28. As regards the distinction to be drawn between concerted practices having an anti-competitive object and those with anti-competitive effects, it must be borne in mind that an anti-competitive object and anti-competitive effects constitute not cumulative but alternative conditions in determining whether a practice falls within the prohibition in Article 81(1) EC. It has, since the judgment in Case 56/65 LTM [1966] ECR 235, 249, been settled case-law that the alternative nature of that requirement, indicated by the conjunction ‘or’, means that it is necessary, first, to consider the precise purpose of the concerted practice, in the economic context in which it is to be pursued. Where, however, an analysis of the terms of the concerted practice does not reveal the effect on competition to be sufficiently deleterious, its consequences should then be considered and, for it to be caught by the prohibition, it is necessary to find that those factors are present which establish that competition has in fact been prevented or restricted or distorted to an appreciable extent (see, to that effect, Beef Industry Development Society and Barry Brothers, paragraph 15).

29. Moreover, in deciding whether a concerted practice is prohibited by Article 81(1) EC, there is no need to take account of its actual effects once it is apparent that its object is to prevent, restrict or distort competition within the common market (see, to that effect, Joined Cases 56/64 and 58/64 Consten and Grundig v Commission [1966] ECR 299, 342; Case C‑105/04 P Nederlandse Federatieve Vereniging voor de Groothandel op Elektrotechnisch Gebied v Commission [2006] ECR I‑8725, paragraph 125; and Beef Industry Development Society and Barry Brothers, paragraph 16).

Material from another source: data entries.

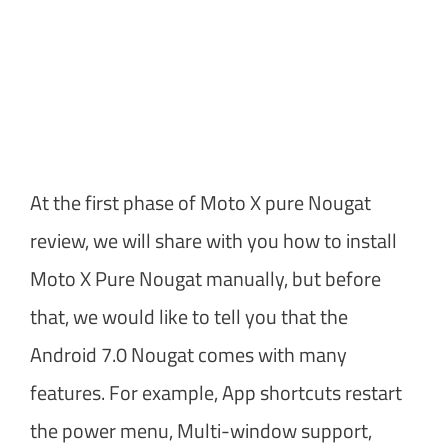
At the first phase of Moto X pure Nougat
review, we will share with you how to install
Moto X Pure Nougat manually, but before
that, we would like to tell you that the
Android 7.0 Nougat comes with many
features. For example, App shortcuts restart
the power menu, Multi-window support,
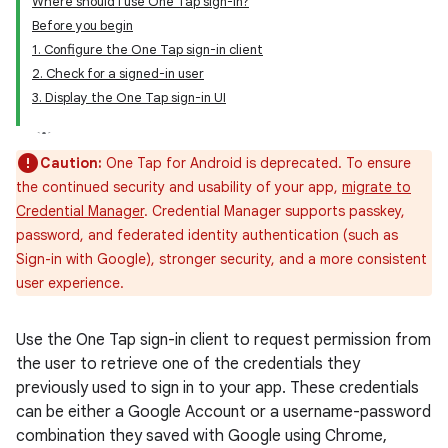
Where should I use One Tap sign-in?
Before you begin
1. Configure the One Tap sign-in client
2. Check for a signed-in user
3. Display the One Tap sign-in UI
Caution:
One Tap for Android is deprecated. To ensure
the continued security and usability of your app,
migrate to
Credential Manager
. Credential Manager supports passkey,
password, and federated identity authentication (such as
Sign-in with Google), stronger security, and a more consistent
user experience.
Use the One Tap sign-in client to request permission from
the user to retrieve one of the credentials they
previously used to sign in to your app. These credentials
can be either a Google Account or a username-password
combination they saved with Google using Chrome,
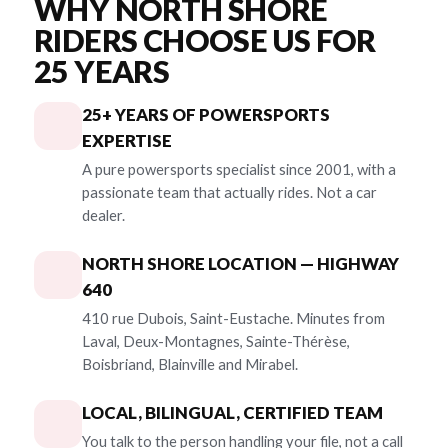
WHY NORTH SHORE
RIDERS CHOOSE US FOR
25 YEARS
25+ YEARS OF POWERSPORTS
EXPERTISE
A pure powersports specialist since 2001, with a
passionate team that actually rides. Not a car
dealer.
NORTH SHORE LOCATION — HIGHWAY
640
410 rue Dubois, Saint-Eustache. Minutes from
Laval, Deux-Montagnes, Sainte-Thérèse,
Boisbriand, Blainville and Mirabel.
LOCAL, BILINGUAL, CERTIFIED TEAM
You talk to the person handling your file, not a call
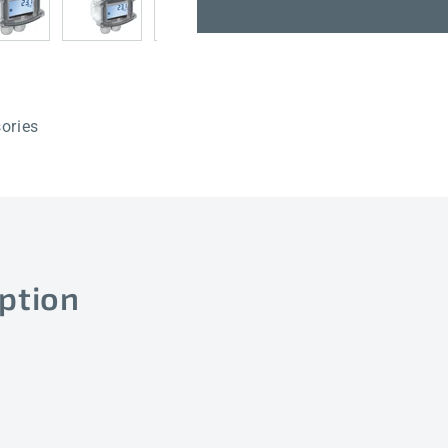
TM65-
TM65-
Modbus-
Modbus-
T3
T3
50mm
50mm
LCD
LCD
ories
ption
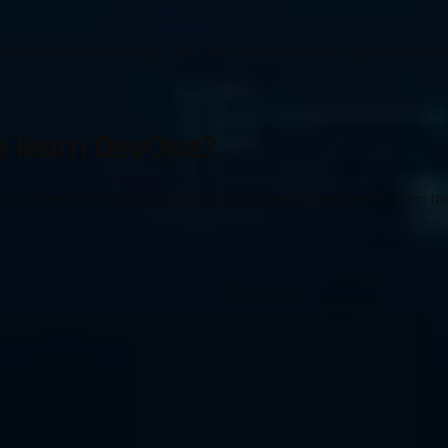
tform is Network Kings. Here, you will learn directly from real-time e
e learn DevOps?
al understanding. You will learn the following topics directly from the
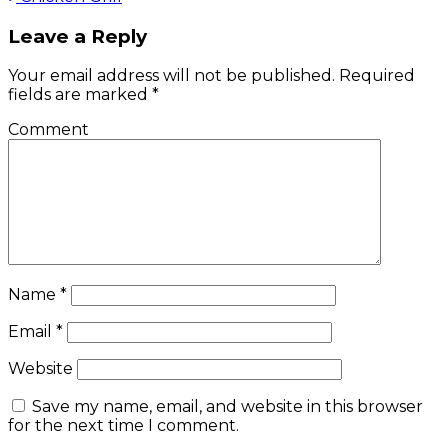
Post
navigation
Leave a Reply
Your email address will not be published.
Required
fields are marked
*
Comment
Name
*
Email
*
Website
Save my name, email, and website in this browser
for the next time I comment.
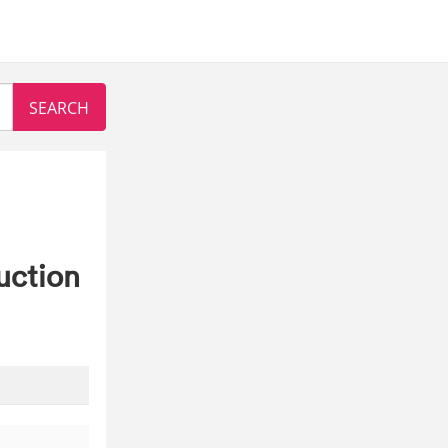
uction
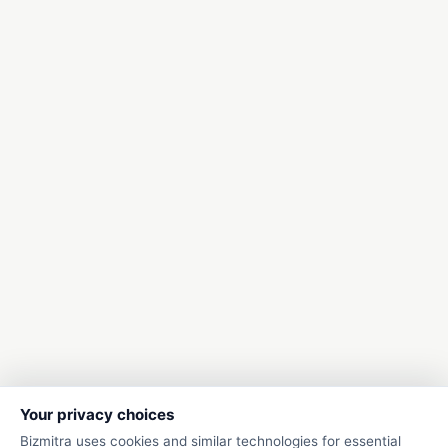
Your privacy choices
Bizmitra uses cookies and similar technologies for essential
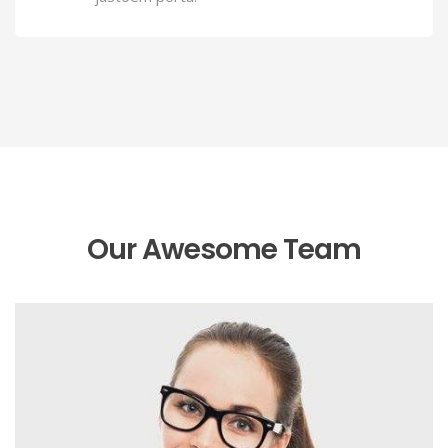
Our Awesome Team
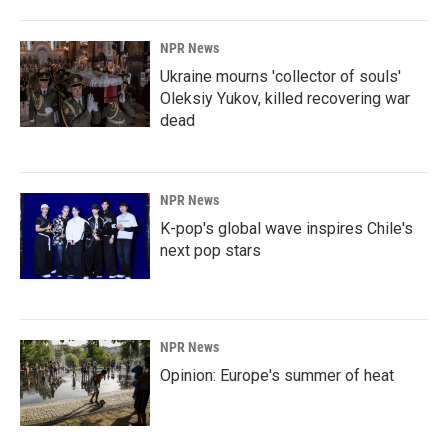
NPR News
Ukraine mourns 'collector of souls'
Oleksiy Yukov, killed recovering war
dead
NPR News
K-pop's global wave inspires Chile's
next pop stars
NPR News
Opinion: Europe's summer of heat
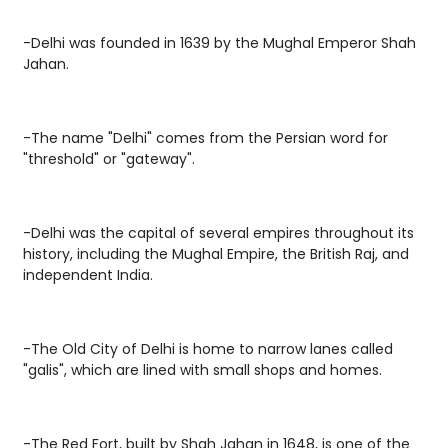
-Delhi was founded in 1639 by the Mughal Emperor Shah
Jahan.
-The name "Delhi" comes from the Persian word for
"threshold" or "gateway".
-Delhi was the capital of several empires throughout its
history, including the Mughal Empire, the British Raj, and
independent India.
-The Old City of Delhi is home to narrow lanes called
"galis", which are lined with small shops and homes.
-The Red Fort, built by Shah Jahan in 1648, is one of the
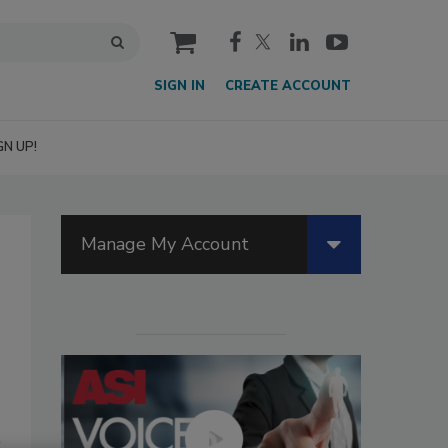
cart
SIGN IN
CREATE ACCOUNT
GN UP!
Manage My Account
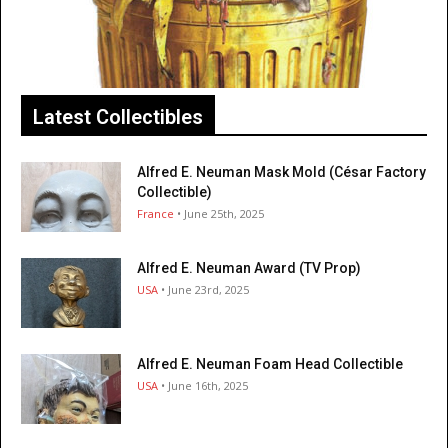
Latest Collectibles
Alfred E. Neuman Mask Mold (César Factory
Collectible)
France
• June 25th, 2025
Alfred E. Neuman Award (TV Prop)
USA
• June 23rd, 2025
Alfred E. Neuman Foam Head Collectible
USA
• June 16th, 2025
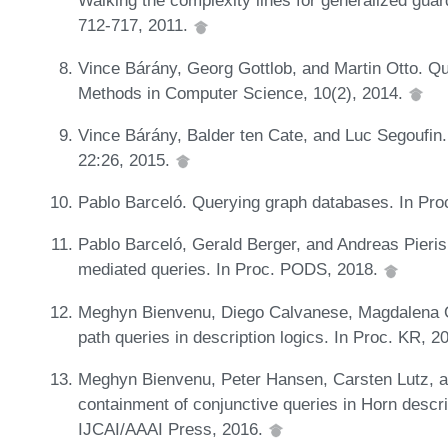
Walking the complexity lines for generalized guard
712-717, 2011.
Vince Bárány, Georg Gottlob, and Martin Otto. Qu
Methods in Computer Science, 10(2), 2014.
Vince Bárány, Balder ten Cate, and Luc Segoufin
22:26, 2015.
Pablo Barceló. Querying graph databases. In Pr
Pablo Barceló, Gerald Berger, and Andreas Pieris
mediated queries. In Proc. PODS, 2018.
Meghyn Bienvenu, Diego Calvanese, Magdalena O
path queries in description logics. In Proc. KR, 2
Meghyn Bienvenu, Peter Hansen, Carsten Lutz, and
containment of conjunctive queries in Horn descri
IJCAI/AAAI Press, 2016.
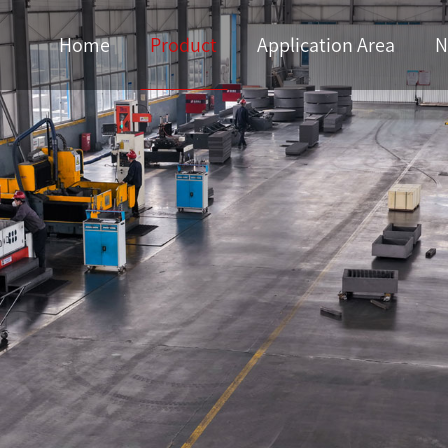
Home
Product
Application Area
N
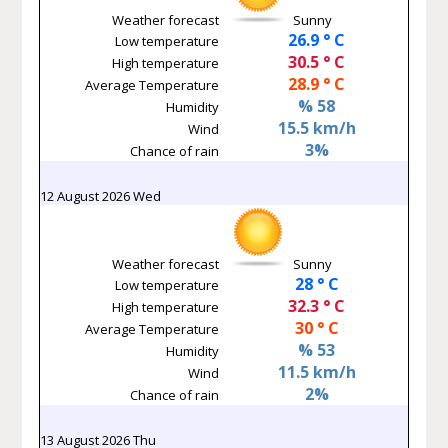
Weather forecast
Sunny
26.9 ° C
Low temperature
30.5 ° C
High temperature
28.9 ° C
Average Temperature
% 58
Humidity
15.5 km/h
Wind
3%
Chance of rain
12 August 2026 Wed
Weather forecast
Sunny
28 ° C
Low temperature
32.3 ° C
High temperature
30 ° C
Average Temperature
% 53
Humidity
11.5 km/h
Wind
2%
Chance of rain
13 August 2026 Thu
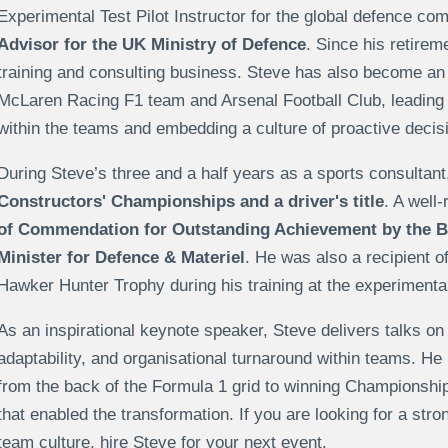
Experimental Test Pilot Instructor for the global defence c
Advisor for the UK Ministry of Defence
. Since his retirem
training and consulting business. Steve has also become an
McLaren Racing F1 team and Arsenal Football Club, leading
within the teams and embedding a culture of proactive decis
During Steve’s three and a half years as a sports consultant
Constructors' Championships and a driver's title
. A well
of Commendation for Outstanding Achievement by the B
Minister for Defence & Materiel
. He was also a recipient 
Hawker Hunter Trophy during his training at the experimental 
As an inspirational keynote speaker, Steve delivers talks o
adaptability, and organisational turnaround within teams. H
from the back of the Formula 1 grid to winning Championship
that enabled the transformation. If you are looking for a str
team culture, hire Steve for your next event.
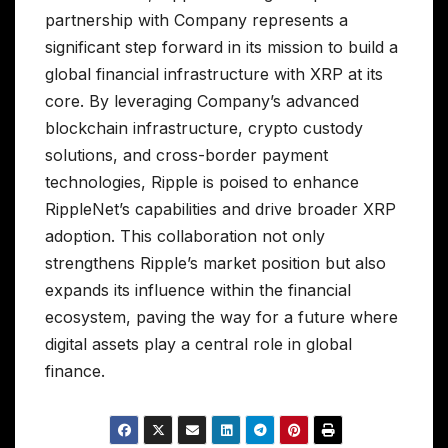
partnership with Company represents a
significant step forward in its mission to build a
global financial infrastructure with XRP at its
core. By leveraging Company’s advanced
blockchain infrastructure, crypto custody
solutions, and cross-border payment
technologies, Ripple is poised to enhance
RippleNet’s capabilities and drive broader XRP
adoption. This collaboration not only
strengthens Ripple’s market position but also
expands its influence within the financial
ecosystem, paving the way for a future where
digital assets play a central role in global
finance.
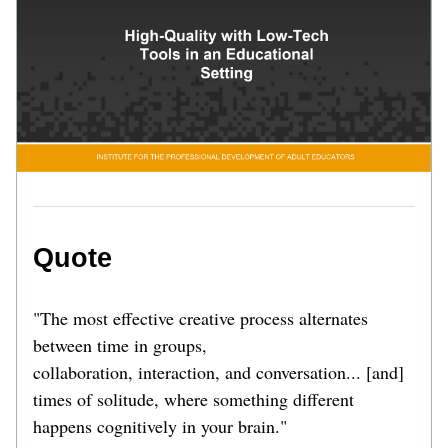
Quote 
"The most effective creative process alternates 
between time in groups,
collaboration, interaction, and conversation... [and] 
times of solitude, where something different 
happens cognitively in your brain."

The distinction between ‘infringements by object’ and ‘infringements by effect’ arises from the fact that certain forms of collusion between undertakings can be regarded, by their very nature, as being injurious to the proper functioning of normal competition (Beef Industry Development Society and Barry Brothers, paragraph 17).

30. Accordingly, contrary to what the referring court claims, there is no need to consider the effects of a concerted practice where its anti‑competitive object is established.

31. With regard to the assessment as to whether a concerted practice, such as that at issue in the main proceedings, pursues an anti‑competitive object, it should be noted, first, as pointed out by the Advocate General at point 46 of her Opinion, that in order for a concerted practice to be regarded as having an anti‑competitive object, it is sufficient that it has the potential to have a negative impact on competition. In other words, the concerted practice must simply be capable in an individual case, having regard to the specific legal and economic context, of resulting in the prevention, restriction or distortion of competition within the common market. Whether and to what extent, in fact, such anti-competitive effects result can only be of relevance for determining the amount of any fine and assessing any claim for damages.

[...]

62. In the light of the foregoing, the answer to the third question must be that, in so far as the undertaking participating in the concerted action remains active on the market in question, there is a presumption of a causal connection between the concerted practice and the conduct of the undertaking on that market, even if the concerted action is the result of a meeting held by the participating undertakings on a single occasion.